Kara Ann wrote:can you comment on how you overwinter your pigs? Shelter? How do they do with long stretches of cold rain?
My pleasure! Yes, wet winters with wind, and a week of freezing weather, usually.
We built a wooden shelter to the pigs, with a wooden floor (that was raised from the ground) with lots of straw bedding in the winter that they could really burrow themselves into, and a thinner layer in the summer. It had a roof made of those wavy metal sheets.
The shelter had a door opening at the front (to their wooden-fenced yard with a gate and pasture behind it - everything electric fenced as well) and a second door at the back that I could access for cleaning.

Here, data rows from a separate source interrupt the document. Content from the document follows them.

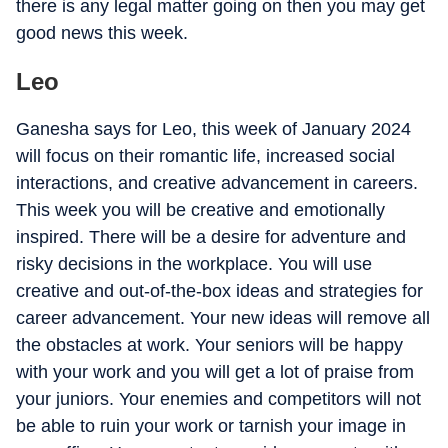
there is any legal matter going on then you may get
good news this week.
Leo
Ganesha says for Leo, this week of January 2024
will focus on their romantic life, increased social
interactions, and creative advancement in careers.
This week you will be creative and emotionally
inspired. There will be a desire for adventure and
risky decisions in the workplace. You will use
creative and out-of-the-box ideas and strategies for
career advancement. Your new ideas will remove all
the obstacles at work. Your seniors will be happy
with your work and you will get a lot of praise from
your juniors. Your enemies and competitors will not
be able to ruin your work or tarnish your image in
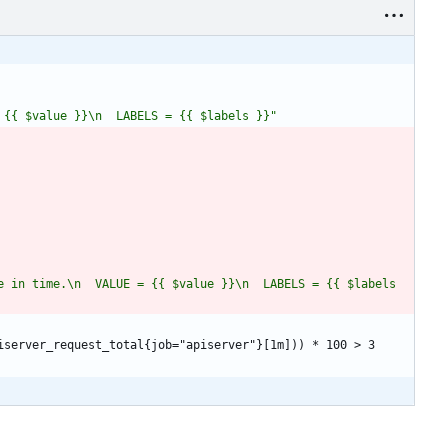
 {{ $value }}\n  LABELS = {{ $labels }}"
 in time.\n  VALUE = {{ $value }}\n  LABELS = {{ $labels 
iserver_request_total{job="apiserver"}[1m])) * 100 > 3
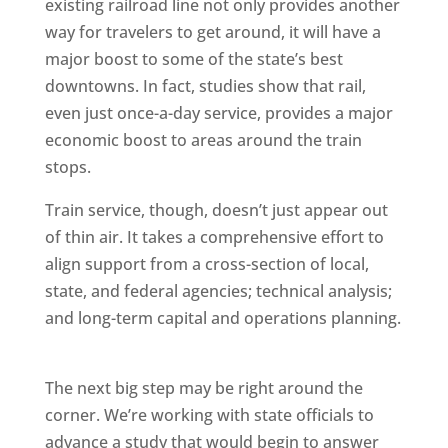
existing railroad line not only provides another
way for travelers to get around, it will have a
major boost to some of the state’s best
downtowns. In fact, studies show that rail,
even just once-a-day service, provides a major
economic boost to areas around the train
stops.
Train service, though, doesn’t just appear out
of thin air. It takes a comprehensive effort to
align support from a cross-section of local,
state, and federal agencies; technical analysis;
and long-term capital and operations planning.
The next big step may be right around the
corner. We’re working with state officials to
advance a study that would begin to answer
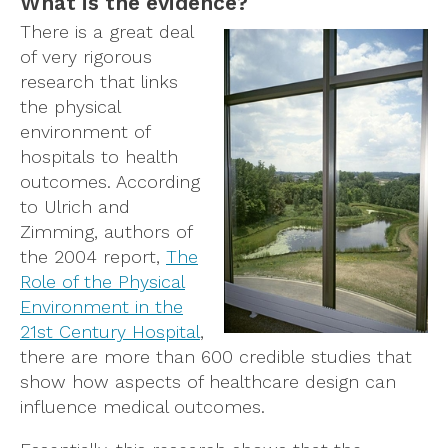
What is the evidence?
There is a great deal
of very rigorous
research that links
the physical
environment of
hospitals to health
outcomes. According
to Ulrich and
Zimming, authors of
the 2004 report,
The
Role of the Physical
Environment in the
21st Century Hospital
,
there are more than 600 credible studies that
show how aspects of healthcare design can
influence medical outcomes.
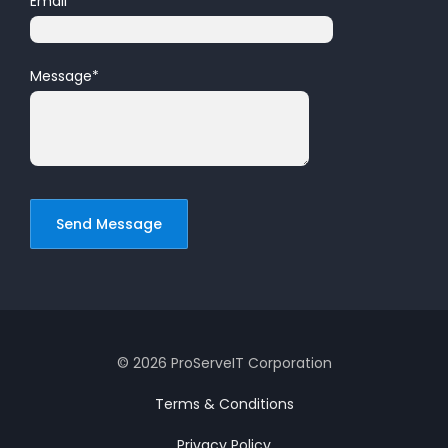
Email
*
Message
*
© 2026 ProServeIT Corporation
Terms & Conditions
Privacy Policy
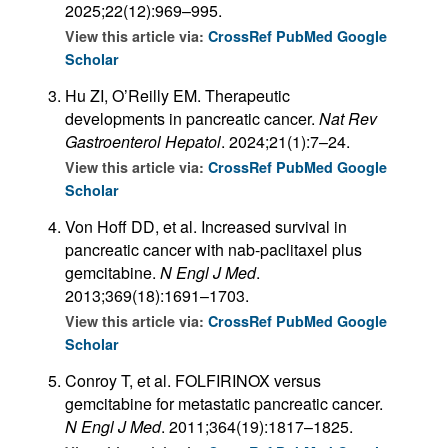
2025;22(12):969–995.
View this article via:
CrossRef
PubMed
Google
Scholar
Hu ZI, O’Reilly EM. Therapeutic
developments in pancreatic cancer.
Nat Rev
Gastroenterol Hepatol
. 2024;21(1):7–24.
View this article via:
CrossRef
PubMed
Google
Scholar
Von Hoff DD, et al. Increased survival in
pancreatic cancer with nab-paclitaxel plus
gemcitabine.
N Engl J Med
.
2013;369(18):1691–1703.
View this article via:
CrossRef
PubMed
Google
Scholar
Conroy T, et al. FOLFIRINOX versus
gemcitabine for metastatic pancreatic cancer.
N Engl J Med
. 2011;364(19):1817–1825.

In the winter the pigs spent a lot of time in their shelter if the weather was not good. So they also used one corner of their shelter as an indoor toilet. To muck out the shelter without the pigs running into the garden, I made sure they were happily munching in their pasture, closed the gate to their yard, and then could open the backdoor of the shelter for cleaning.
In the winter the shelter had a curtain of plastic flaps to keep the weather out, but allowing the pigs to move in and out freely. The wooden enclosure around their yard sheltered them from the wind as well.
The curtain of plastic flaps should be of heavy material ideally, but I didn't have that, so I made a double-thick curtain of thickish foil. They found it interested and chewed on some flaps, not ingesting (I could find the pieces in their yard) but breaking it, so it needed to be renewed every now and then.
The roof of their shelter had a little gutter that filled their water trough when it rained.
Pigs are VERY intelligent. And social. And adorable. Much like dogs! Enjoying belly-rubs and knowing who's who when you call them.